*** Opening Text provided ***

BOWLING GREEN, Ky. (WBKO) -- The Kentucky House Committee on Health and Welfare is set to hold a public hearing Thursday at noon in Frankfort on a bill that would allow medical patients suffering from certain conditions to use medical marijuana if their doctors recommend it. Local experts weighed in on the issue.
House bill 350, the Cannabis Compassion Act, is the first bill to reach the house in Kentucky that addresses the use of medical marijuana, but one of its opponents thinks it's just one step closer to something else.
"Medical marijuana is really just the first major step in legalization of marijuana," said Warren County Drug Task Force Director and Kentucky Narcotics Officers Association Executive Director Tommy Loving.
Loving says he bases that belief on what has happened in states like Colorado. He also says one complication of legalizing the drug for medicinal purposes is the current lack of means to gauge a person's level of intoxication.
"To my knowledge, there's not a definitive test to say a specific level in your system compares to like a .08 with alcohol," said Loving.
Loving says if isolated from THC, the component that causes what many refer to as a "high," the drug could be useful, while a local pain specialist says without more research, he's not convinced the plant would be helpful to his patients.
"I think when you start looking in the area of pain, there has been quite a few studies done, and there definitely hasn't been anything definitive that says it is safe and works well. The safety and efficacy of it, are still limited at this point," said Interventional Pain Specialist Dr. Christian Unick.
A local optometrist says the U.S. is behind in those studies, and questions why more has not been done to test the usefulness and safety of the plant in the medical field, when other prescription drugs are also derived from plants.
"Are you going to say we can't have any poppies because heroin can come from it? That's where morphine comes from and look at all the good they do with morphine and all the opiates in it," said Dr. Unick.
Dr. Tucker says the important difference between recreational marijuana and medical marijuana is the isolation of compounds within the plant, which could allow scientists to create drugs that benefit patients while removing THC.
"What we're talking about is isolating compounds, and with peer-reviewed science, determining what's safe and effective, and if it's going to benefit people out there, and it's safe and effective, that's a slam dunk. That's something that should be in use," said Vision Source Optometrist Dr. Joe Tucker.
Something that could be used to help his patients suffering from glaucoma.
"If we can get an active ingredient in an eye drop, we can administer it with an eye drop too," said Dr. Tucker.
Dr. Tucker thinks the method of administration could be tailored to the illness. House Bill 350 was introduced by Democratic State Representative Mary Lou Marzian of Louisville. A similar bill was introduced in the state senate earlier this year by Democratic State Senator Perry Clark of Louisville.

*** Closing Text provided ***
*** Opening Data excerpts ***

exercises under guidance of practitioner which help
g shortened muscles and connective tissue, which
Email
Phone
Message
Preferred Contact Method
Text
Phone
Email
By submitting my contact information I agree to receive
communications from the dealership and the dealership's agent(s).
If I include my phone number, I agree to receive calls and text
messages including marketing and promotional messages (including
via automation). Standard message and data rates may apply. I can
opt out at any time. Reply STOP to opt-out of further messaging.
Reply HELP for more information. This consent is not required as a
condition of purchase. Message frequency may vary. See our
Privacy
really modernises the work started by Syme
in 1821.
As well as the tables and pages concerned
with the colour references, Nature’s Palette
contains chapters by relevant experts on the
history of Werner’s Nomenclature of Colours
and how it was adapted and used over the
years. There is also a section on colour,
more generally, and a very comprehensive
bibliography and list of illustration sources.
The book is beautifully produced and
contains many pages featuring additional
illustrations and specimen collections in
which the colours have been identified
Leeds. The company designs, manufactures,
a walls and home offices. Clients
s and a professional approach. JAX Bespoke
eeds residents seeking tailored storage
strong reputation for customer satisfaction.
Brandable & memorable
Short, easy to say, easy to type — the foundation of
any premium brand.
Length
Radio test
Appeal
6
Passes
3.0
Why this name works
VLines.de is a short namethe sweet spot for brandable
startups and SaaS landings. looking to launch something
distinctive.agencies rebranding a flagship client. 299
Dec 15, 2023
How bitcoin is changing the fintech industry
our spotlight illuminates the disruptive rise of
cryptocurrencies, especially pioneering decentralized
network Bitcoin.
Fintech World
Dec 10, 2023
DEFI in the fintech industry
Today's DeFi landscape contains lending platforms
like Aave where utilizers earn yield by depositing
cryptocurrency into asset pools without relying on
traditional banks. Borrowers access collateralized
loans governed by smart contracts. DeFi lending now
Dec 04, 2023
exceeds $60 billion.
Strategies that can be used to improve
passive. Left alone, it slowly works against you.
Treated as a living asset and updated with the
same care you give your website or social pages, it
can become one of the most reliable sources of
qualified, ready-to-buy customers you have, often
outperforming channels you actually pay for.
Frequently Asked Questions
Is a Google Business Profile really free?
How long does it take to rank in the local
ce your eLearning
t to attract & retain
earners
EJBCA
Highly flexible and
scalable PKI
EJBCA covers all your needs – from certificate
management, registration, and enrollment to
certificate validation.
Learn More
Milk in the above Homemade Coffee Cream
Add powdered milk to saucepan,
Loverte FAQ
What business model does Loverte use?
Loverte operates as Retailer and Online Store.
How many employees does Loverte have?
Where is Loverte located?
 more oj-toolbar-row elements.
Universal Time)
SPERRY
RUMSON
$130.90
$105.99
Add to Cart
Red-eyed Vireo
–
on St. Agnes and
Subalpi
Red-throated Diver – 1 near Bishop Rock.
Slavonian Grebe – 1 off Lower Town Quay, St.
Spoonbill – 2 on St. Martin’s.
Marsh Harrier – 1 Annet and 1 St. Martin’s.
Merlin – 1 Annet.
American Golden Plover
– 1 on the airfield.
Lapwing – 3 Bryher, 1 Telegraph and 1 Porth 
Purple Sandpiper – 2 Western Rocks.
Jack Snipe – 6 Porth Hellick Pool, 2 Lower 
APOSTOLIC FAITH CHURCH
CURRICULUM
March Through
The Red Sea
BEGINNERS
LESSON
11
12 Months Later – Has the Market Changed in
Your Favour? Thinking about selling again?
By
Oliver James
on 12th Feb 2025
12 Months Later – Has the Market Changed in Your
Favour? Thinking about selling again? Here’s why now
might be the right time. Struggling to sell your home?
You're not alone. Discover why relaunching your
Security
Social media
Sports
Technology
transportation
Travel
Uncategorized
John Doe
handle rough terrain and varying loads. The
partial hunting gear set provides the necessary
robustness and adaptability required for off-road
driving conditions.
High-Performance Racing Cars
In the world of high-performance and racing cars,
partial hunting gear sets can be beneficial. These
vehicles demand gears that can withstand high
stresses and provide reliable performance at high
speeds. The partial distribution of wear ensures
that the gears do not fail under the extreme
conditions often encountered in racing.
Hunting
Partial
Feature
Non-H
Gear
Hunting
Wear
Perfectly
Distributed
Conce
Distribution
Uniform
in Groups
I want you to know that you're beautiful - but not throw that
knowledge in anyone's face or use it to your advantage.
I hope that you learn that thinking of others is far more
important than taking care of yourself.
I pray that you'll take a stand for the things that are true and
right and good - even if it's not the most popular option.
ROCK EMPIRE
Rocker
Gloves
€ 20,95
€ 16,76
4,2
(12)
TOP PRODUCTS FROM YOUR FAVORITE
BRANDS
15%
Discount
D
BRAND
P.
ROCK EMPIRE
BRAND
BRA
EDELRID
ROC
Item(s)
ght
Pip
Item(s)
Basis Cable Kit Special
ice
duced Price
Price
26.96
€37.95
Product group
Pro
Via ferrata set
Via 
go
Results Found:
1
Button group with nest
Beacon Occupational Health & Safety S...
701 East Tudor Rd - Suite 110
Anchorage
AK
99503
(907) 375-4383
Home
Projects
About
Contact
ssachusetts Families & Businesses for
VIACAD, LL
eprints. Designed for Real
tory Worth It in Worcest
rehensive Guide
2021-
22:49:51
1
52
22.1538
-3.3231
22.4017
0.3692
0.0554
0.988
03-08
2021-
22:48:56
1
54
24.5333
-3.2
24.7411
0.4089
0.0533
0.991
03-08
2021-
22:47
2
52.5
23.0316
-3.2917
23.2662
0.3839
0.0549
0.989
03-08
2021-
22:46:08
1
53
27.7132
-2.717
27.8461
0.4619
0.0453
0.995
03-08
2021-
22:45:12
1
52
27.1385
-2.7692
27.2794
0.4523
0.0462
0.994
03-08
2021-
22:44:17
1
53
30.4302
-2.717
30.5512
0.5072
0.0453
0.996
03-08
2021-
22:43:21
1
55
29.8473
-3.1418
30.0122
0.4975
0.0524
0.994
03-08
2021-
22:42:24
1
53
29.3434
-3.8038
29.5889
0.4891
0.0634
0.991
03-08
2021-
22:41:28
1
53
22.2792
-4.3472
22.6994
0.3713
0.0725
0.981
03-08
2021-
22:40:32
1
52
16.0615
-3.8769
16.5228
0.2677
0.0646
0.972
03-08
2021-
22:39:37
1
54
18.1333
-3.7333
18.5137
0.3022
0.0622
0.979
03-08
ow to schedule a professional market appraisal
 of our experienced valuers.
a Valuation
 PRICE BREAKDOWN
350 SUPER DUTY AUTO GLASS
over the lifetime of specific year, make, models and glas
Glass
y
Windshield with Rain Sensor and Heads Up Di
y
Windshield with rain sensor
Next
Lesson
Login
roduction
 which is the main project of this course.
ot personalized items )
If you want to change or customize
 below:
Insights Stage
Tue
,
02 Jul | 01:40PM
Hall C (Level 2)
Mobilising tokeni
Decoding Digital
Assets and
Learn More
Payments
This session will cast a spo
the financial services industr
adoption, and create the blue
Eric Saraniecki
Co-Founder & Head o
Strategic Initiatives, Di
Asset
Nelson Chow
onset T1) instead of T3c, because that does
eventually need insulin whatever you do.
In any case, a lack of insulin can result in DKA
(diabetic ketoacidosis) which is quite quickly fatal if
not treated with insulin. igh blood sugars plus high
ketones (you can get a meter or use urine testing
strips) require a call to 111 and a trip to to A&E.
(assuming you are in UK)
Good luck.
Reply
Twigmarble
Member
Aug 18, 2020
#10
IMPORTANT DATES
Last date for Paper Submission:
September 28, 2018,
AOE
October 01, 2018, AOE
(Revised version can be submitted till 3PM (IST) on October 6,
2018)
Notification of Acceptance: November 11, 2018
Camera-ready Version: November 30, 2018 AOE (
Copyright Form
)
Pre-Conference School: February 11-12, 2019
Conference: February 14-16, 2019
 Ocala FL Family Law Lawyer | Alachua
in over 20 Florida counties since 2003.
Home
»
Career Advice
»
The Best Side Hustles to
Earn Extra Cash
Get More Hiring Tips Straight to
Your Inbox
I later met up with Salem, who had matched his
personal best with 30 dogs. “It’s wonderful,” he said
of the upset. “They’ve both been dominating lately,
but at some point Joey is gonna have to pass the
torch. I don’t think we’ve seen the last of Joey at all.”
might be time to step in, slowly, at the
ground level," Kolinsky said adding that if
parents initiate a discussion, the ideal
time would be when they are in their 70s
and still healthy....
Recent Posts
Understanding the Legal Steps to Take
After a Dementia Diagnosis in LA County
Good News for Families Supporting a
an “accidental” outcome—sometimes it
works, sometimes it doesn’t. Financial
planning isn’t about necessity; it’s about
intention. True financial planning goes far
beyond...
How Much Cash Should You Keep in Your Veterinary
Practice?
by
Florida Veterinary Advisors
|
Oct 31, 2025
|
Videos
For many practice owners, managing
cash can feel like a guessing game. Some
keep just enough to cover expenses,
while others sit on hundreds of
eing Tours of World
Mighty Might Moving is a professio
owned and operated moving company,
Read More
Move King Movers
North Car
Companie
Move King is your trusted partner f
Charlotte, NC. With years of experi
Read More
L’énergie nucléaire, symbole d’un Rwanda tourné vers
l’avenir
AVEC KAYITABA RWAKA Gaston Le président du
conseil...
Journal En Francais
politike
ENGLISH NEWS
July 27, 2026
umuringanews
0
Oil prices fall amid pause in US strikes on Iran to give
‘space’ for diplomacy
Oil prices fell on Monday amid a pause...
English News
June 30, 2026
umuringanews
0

*** Closing Data excerpts ***

> **Goal of the exercise**
Please pull the passage out of the news story on Kentucky's medical marijuana bill, starting at the words "BOWLING GREEN, Ky." and stopping after "on the issue.", copied word for word.

> **The answer**
BOWLING GREEN, Ky. (WBKO) -- The Kentucky House Committee on Health and Welfare is set to hold a public hearing Thursday at noon in Frankfort on a bill that would allow medical patients suffering from certain conditions to use medical marijuana if their doctors recommend it. Local experts weighed in on the issue.